**Extrait choisi**:
---*---
3 – Je pense que dans le mot laïcité, on a tendance à expurger, c’est-à-dire à faire en sorte que dans laïcité il y ait un a privatif. C’est un peu ennuyeux que certains pensent que l’Etat impose une privation de religion. Le but de la laïcité à mon avis est qu’il y ai une ouverture plus grande entre les religions. On parle beaucoup aujourd’hui du voile islamique. Je crois que l’on y met trop d’importance. Je pense que les marques d’appartenance telle que le voile, ce n’est pas un manquement terrible à la laïcité. Évidemment il faudra mettre des limites. Ce qu’il ne faut pas souhaiter c’est que le maître d’école ayant une religion et les écoliers une autres l’impose, et inversement. Il y a un double problème : celui de l’ouverture, on ne peut pas nier que la laïcité ce n’est pas mettre Dieu ou Allah à la porte, mais l’autre problème c’est celui de l’immodération de certaines personnes qui ont la foi et du pouvoir qu’ils auraient sur les autres.

A – Effectivement, la laïcité ce n’est pas une négation des religions. Vous évoquiez les signes de distinctions qui font naître les sentiments d’appartenance. Et je pense que si aujourd’hui une problématique se met en place c’est d’abord parce que c’est visible. Est-ce que ces signes d’appartenance enfreigne la laïcité ? N’existe-t-il pas des chocs d’appartenance. Votre question c’est celle-ci en fin de compte : ces signes ne font-t-ils pas naître des sentiments d’appartenance, on se sentirait du coup plus de tel clan que citoyen ?
---*---
Entrées du jeu de données:
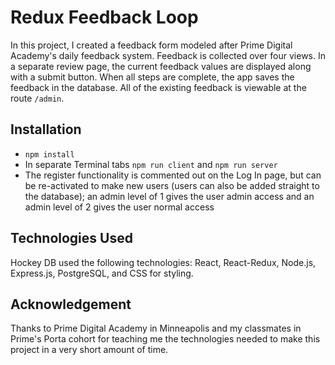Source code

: # Redux Feedback Loop
In this project, I created a feedback form modeled after Prime Digital Academy's daily feedback system. Feedback is collected over four views. In a separate review page, the current feedback values are displayed along with a submit button. When all steps are complete, the app saves the feedback in the database. All of the existing feedback is viewable at the route `/admin`.

## Installation
* `npm install`
* In separate Terminal tabs `npm run client` and `npm run server`
* The register functionality is commented out on the Log In page, but can be re-activated to make new users (users can also be added straight to the database); an admin level of 1 gives the user admin access and an admin level of 2 gives the user normal access

## Technologies Used
Hockey DB used the following technologies: React, React-Redux, Node.js, Express.js, PostgreSQL, and CSS for styling.

## Acknowledgement
Thanks to Prime Digital Academy in Minneapolis and my classmates in Prime's Porta cohort for teaching me the technologies needed to make this project in a very short amount of time.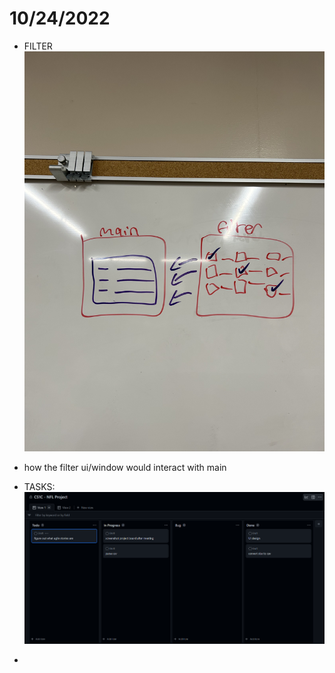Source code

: # 10/24/2022
- FILTER
![](./img/10_24_filter.jpg)
- how the filter ui/window would interact with main

- TASKS:
![](./img/10_19_tasks.png)
-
---*---
**Votre consigne**:
Pouvez-vous recopier le passage de l’extrait sur la laïcité qui s’ouvre sur les mots contenant « A – Effectivement, la » et se ferme sur « que citoyen ? », en changeant « clan » en « groupe » ? Les enregistrements proviennent d’une autre source que l’extrait.

**Corrigé**:
A – Effectivement, la laïcité ce n’est pas une négation des religions. Vous évoquiez les signes de distinctions qui font naître les sentiments d’appartenance. Et je pense que si aujourd’hui une problématique se met en place c’est d’abord parce que c’est visible. Est-ce que ces signes d’appartenance enfreigne la laïcité ? N’existe-t-il pas des chocs d’appartenance. Votre question c’est celle-ci en fin de compte : ces signes ne font-t-ils pas naître des sentiments d’appartenance, on se sentirait du coup plus de tel groupe que citoyen ?